* BEGIN *
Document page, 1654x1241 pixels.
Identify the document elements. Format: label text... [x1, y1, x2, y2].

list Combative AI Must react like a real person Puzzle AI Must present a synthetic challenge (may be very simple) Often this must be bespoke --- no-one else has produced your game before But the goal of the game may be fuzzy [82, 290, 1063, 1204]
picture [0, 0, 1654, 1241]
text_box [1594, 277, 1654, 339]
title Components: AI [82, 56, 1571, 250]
* END *
» **SET TASK**:
Please convert each line of the data above into a string in a JSON list, leaving out the blank lines.

» **RESPONSE FOR THIS EXERCISE**:
[
  "Document page, 1654x1241 pixels.",
  "Identify the document elements. Format: label text... [x1, y1, x2, y2].",
  "list Combative AI Must react like a real person Puzzle AI Must present a synthetic challenge (may be very simple) Often this must be bespoke --- no-one else has produced your game before But the goal of the game may be fuzzy [82, 290, 1063, 1204]",
  "picture [0, 0, 1654, 1241]",
  "text_box [1594, 277, 1654, 339]",
  "title Components: AI [82, 56, 1571, 250]"
]